The data START

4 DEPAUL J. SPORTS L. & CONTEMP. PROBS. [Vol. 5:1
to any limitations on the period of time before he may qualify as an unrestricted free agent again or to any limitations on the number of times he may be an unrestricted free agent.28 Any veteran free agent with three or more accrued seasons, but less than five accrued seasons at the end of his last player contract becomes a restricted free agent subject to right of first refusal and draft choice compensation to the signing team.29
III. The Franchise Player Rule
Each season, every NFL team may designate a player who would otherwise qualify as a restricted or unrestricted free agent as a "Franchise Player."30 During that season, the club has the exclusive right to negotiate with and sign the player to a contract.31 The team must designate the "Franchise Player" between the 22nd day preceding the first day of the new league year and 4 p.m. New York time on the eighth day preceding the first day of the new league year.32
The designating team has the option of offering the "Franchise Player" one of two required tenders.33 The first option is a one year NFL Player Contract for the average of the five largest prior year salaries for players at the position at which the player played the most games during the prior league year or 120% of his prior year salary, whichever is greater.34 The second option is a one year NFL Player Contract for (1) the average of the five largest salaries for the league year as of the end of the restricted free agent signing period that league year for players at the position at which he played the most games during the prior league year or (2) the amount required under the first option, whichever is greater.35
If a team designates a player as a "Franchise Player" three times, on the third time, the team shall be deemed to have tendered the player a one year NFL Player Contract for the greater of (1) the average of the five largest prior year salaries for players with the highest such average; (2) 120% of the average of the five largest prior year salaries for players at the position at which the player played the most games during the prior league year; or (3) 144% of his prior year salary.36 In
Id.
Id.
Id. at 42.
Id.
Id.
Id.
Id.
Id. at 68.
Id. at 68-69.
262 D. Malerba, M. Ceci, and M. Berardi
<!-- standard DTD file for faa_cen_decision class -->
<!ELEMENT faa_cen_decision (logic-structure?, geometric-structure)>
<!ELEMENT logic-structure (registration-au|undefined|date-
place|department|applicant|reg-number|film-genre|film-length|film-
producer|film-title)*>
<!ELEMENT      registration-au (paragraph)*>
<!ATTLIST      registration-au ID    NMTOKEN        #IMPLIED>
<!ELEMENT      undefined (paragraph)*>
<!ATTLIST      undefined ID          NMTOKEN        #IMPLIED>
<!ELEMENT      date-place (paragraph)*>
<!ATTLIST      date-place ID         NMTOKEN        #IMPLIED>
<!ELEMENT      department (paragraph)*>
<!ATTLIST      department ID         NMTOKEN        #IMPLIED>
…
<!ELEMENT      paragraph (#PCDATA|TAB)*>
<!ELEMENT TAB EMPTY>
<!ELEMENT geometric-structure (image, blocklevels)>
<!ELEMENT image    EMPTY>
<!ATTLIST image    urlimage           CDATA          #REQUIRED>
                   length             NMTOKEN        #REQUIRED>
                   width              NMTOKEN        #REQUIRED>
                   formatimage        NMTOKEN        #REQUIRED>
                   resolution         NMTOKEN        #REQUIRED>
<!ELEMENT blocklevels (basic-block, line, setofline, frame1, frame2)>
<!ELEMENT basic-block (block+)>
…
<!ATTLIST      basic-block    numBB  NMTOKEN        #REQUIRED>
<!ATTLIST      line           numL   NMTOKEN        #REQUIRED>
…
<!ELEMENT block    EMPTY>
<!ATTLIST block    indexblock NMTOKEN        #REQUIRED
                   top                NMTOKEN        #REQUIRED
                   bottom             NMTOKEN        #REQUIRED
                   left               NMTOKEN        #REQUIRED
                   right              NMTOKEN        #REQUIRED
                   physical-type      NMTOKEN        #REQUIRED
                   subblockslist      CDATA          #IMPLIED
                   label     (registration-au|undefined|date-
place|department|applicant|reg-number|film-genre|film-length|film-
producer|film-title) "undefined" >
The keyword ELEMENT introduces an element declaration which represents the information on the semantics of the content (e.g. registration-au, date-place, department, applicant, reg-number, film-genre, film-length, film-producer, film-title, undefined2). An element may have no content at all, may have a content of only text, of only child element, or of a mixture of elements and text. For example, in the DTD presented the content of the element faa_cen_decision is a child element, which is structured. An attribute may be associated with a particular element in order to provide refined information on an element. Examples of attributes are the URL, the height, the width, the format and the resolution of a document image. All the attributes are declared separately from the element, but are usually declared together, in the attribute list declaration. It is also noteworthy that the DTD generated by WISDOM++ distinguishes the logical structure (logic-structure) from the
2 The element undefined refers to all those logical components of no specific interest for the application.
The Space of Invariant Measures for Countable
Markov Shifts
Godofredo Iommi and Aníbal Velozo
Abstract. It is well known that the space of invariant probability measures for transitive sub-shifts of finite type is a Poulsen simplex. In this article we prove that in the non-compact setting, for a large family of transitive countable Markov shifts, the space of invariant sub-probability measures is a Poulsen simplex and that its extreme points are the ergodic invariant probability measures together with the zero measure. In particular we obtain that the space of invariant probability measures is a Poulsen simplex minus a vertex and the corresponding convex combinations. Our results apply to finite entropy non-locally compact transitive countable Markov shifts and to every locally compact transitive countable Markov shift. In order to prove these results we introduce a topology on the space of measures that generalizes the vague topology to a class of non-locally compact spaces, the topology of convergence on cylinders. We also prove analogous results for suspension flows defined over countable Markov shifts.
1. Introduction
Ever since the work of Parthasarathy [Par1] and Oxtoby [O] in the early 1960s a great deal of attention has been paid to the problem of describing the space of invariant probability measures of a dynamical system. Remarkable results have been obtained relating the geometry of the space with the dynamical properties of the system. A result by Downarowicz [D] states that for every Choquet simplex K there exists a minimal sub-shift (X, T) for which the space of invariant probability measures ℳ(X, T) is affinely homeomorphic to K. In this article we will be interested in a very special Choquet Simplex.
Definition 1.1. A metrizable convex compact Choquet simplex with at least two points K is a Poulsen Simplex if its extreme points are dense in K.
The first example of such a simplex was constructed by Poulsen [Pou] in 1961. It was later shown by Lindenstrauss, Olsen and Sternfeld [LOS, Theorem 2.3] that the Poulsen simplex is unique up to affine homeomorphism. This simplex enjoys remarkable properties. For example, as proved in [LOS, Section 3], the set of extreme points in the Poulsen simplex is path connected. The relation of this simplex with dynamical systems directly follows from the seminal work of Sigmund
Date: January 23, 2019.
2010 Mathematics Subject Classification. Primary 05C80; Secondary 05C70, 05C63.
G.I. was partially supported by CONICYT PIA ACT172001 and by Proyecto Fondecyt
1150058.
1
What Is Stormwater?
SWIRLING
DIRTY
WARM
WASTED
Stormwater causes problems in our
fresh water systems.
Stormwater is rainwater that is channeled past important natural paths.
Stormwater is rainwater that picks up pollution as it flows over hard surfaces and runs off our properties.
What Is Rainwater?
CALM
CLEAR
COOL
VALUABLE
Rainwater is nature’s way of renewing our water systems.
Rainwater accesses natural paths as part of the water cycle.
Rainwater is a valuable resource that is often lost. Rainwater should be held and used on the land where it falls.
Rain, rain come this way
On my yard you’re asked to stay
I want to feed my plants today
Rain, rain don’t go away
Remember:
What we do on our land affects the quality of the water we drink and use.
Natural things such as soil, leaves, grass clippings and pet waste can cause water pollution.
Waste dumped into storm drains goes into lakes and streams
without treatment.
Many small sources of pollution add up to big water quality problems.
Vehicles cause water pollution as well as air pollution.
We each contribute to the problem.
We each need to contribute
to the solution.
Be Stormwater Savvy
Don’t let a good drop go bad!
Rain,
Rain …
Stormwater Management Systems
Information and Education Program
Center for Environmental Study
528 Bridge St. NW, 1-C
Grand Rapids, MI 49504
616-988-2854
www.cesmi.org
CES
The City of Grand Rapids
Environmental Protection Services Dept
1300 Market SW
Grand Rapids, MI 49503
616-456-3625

The data END

The records above should be restated word for word, please.

4 DEPAUL J. SPORTS L. & CONTEMP. PROBS. [Vol. 5:1
to any limitations on the period of time before he may qualify as an unrestricted free agent again or to any limitations on the number of times he may be an unrestricted free agent.28 Any veteran free agent with three or more accrued seasons, but less than five accrued seasons at the end of his last player contract becomes a restricted free agent subject to right of first refusal and draft choice compensation to the signing team.29
III. The Franchise Player Rule
Each season, every NFL team may designate a player who would otherwise qualify as a restricted or unrestricted free agent as a "Franchise Player."30 During that season, the club has the exclusive right to negotiate with and sign the player to a contract.31 The team must designate the "Franchise Player" between the 22nd day preceding the first day of the new league year and 4 p.m. New York time on the eighth day preceding the first day of the new league year.32
The designating team has the option of offering the "Franchise Player" one of two required tenders.33 The first option is a one year NFL Player Contract for the average of the five largest prior year salaries for players at the position at which the player played the most games during the prior league year or 120% of his prior year salary, whichever is greater.34 The second option is a one year NFL Player Contract for (1) the average of the five largest salaries for the league year as of the end of the restricted free agent signing period that league year for players at the position at which he played the most games during the prior league year or (2) the amount required under the first option, whichever is greater.35
If a team designates a player as a "Franchise Player" three times, on the third time, the team shall be deemed to have tendered the player a one year NFL Player Contract for the greater of (1) the average of the five largest prior year salaries for players with the highest such average; (2) 120% of the average of the five largest prior year salaries for players at the position at which the player played the most games during the prior league year; or (3) 144% of his prior year salary.36 In
Id.
Id.
Id. at 42.
Id.
Id.
Id.
Id.
Id. at 68.
Id. at 68-69.
262 D. Malerba, M. Ceci, and M. Berardi
<!-- standard DTD file for faa_cen_decision class -->
<!ELEMENT faa_cen_decision (logic-structure?, geometric-structure)>
<!ELEMENT logic-structure (registration-au|undefined|date-
place|department|applicant|reg-number|film-genre|film-length|film-
producer|film-title)*>
<!ELEMENT      registration-au (paragraph)*>
<!ATTLIST      registration-au ID    NMTOKEN        #IMPLIED>
<!ELEMENT      undefined (paragraph)*>
<!ATTLIST      undefined ID          NMTOKEN        #IMPLIED>
<!ELEMENT      date-place (paragraph)*>
<!ATTLIST      date-place ID         NMTOKEN        #IMPLIED>
<!ELEMENT      department (paragraph)*>
<!ATTLIST      department ID         NMTOKEN        #IMPLIED>
…
<!ELEMENT      paragraph (#PCDATA|TAB)*>
<!ELEMENT TAB EMPTY>
<!ELEMENT geometric-structure (image, blocklevels)>
<!ELEMENT image    EMPTY>
<!ATTLIST image    urlimage           CDATA          #REQUIRED>
                   length             NMTOKEN        #REQUIRED>
                   width              NMTOKEN        #REQUIRED>
                   formatimage        NMTOKEN        #REQUIRED>
                   resolution         NMTOKEN        #REQUIRED>
<!ELEMENT blocklevels (basic-block, line, setofline, frame1, frame2)>
<!ELEMENT basic-block (block+)>
…
<!ATTLIST      basic-block    numBB  NMTOKEN        #REQUIRED>
<!ATTLIST      line           numL   NMTOKEN        #REQUIRED>
…
<!ELEMENT block    EMPTY>
<!ATTLIST block    indexblock NMTOKEN        #REQUIRED
                   top                NMTOKEN        #REQUIRED
                   bottom             NMTOKEN        #REQUIRED
                   left               NMTOKEN        #REQUIRED
                   right              NMTOKEN        #REQUIRED
                   physical-type      NMTOKEN        #REQUIRED
                   subblockslist      CDATA          #IMPLIED
                   label     (registration-au|undefined|date-
place|department|applicant|reg-number|film-genre|film-length|film-
producer|film-title) "undefined" >
The keyword ELEMENT introduces an element declaration which represents the information on the semantics of the content (e.g. registration-au, date-place, department, applicant, reg-number, film-genre, film-length, film-producer, film-title, undefined2). An element may have no content at all, may have a content of only text, of only child element, or of a mixture of elements and text. For example, in the DTD presented the content of the element faa_cen_decision is a child element, which is structured. An attribute may be associated with a particular element in order to provide refined information on an element. Examples of attributes are the URL, the height, the width, the format and the resolution of a document image. All the attributes are declared separately from the element, but are usually declared together, in the attribute list declaration. It is also noteworthy that the DTD generated by WISDOM++ distinguishes the logical structure (logic-structure) from the
2 The element undefined refers to all those logical components of no specific interest for the application.
The Space of Invariant Measures for Countable
Markov Shifts
Godofredo Iommi and Aníbal Velozo
Abstract. It is well known that the space of invariant probability measures for transitive sub-shifts of finite type is a Poulsen simplex. In this article we prove that in the non-compact setting, for a large family of transitive countable Markov shifts, the space of invariant sub-probability measures is a Poulsen simplex and that its extreme points are the ergodic invariant probability measures together with the zero measure. In particular we obtain that the space of invariant probability measures is a Poulsen simplex minus a vertex and the corresponding convex combinations. Our results apply to finite entropy non-locally compact transitive countable Markov shifts and to every locally compact transitive countable Markov shift. In order to prove these results we introduce a topology on the space of measures that generalizes the vague topology to a class of non-locally compact spaces, the topology of convergence on cylinders. We also prove analogous results for suspension flows defined over countable Markov shifts.
1. Introduction
Ever since the work of Parthasarathy [Par1] and Oxtoby [O] in the early 1960s a great deal of attention has been paid to the problem of describing the space of invariant probability measures of a dynamical system. Remarkable results have been obtained relating the geometry of the space with the dynamical properties of the system. A result by Downarowicz [D] states that for every Choquet simplex K there exists a minimal sub-shift (X, T) for which the space of invariant probability measures ℳ(X, T) is affinely homeomorphic to K. In this article we will be interested in a very special Choquet Simplex.
Definition 1.1. A metrizable convex compact Choquet simplex with at least two points K is a Poulsen Simplex if its extreme points are dense in K.
The first example of such a simplex was constructed by Poulsen [Pou] in 1961. It was later shown by Lindenstrauss, Olsen and Sternfeld [LOS, Theorem 2.3] that the Poulsen simplex is unique up to affine homeomorphism. This simplex enjoys remarkable properties. For example, as proved in [LOS, Section 3], the set of extreme points in the Poulsen simplex is path connected. The relation of this simplex with dynamical systems directly follows from the seminal work of Sigmund
Date: January 23, 2019.
2010 Mathematics Subject Classification. Primary 05C80; Secondary 05C70, 05C63.
G.I. was partially supported by CONICYT PIA ACT172001 and by Proyecto Fondecyt
1150058.
1
What Is Stormwater?
SWIRLING
DIRTY
WARM
WASTED
Stormwater causes problems in our
fresh water systems.
Stormwater is rainwater that is channeled past important natural paths.
Stormwater is rainwater that picks up pollution as it flows over hard surfaces and runs off our properties.
What Is Rainwater?
CALM
CLEAR
COOL
VALUABLE
Rainwater is nature’s way of renewing our water systems.
Rainwater accesses natural paths as part of the water cycle.
Rainwater is a valuable resource that is often lost. Rainwater should be held and used on the land where it falls.
Rain, rain come this way
On my yard you’re asked to stay
I want to feed my plants today
Rain, rain don’t go away
Remember:
What we do on our land affects the quality of the water we drink and use.
Natural things such as soil, leaves, grass clippings and pet waste can cause water pollution.
Waste dumped into storm drains goes into lakes and streams
without treatment.
Many small sources of pollution add up to big water quality problems.
Vehicles cause water pollution as well as air pollution.
We each contribute to the problem.
We each need to contribute
to the solution.
Be Stormwater Savvy
Don’t let a good drop go bad!
Rain,
Rain …
Stormwater Management Systems
Information and Education Program
Center for Environmental Study
528 Bridge St. NW, 1-C
Grand Rapids, MI 49504
616-988-2854
www.cesmi.org
CES
The City of Grand Rapids
Environmental Protection Services Dept
1300 Market SW
Grand Rapids, MI 49503
616-456-3625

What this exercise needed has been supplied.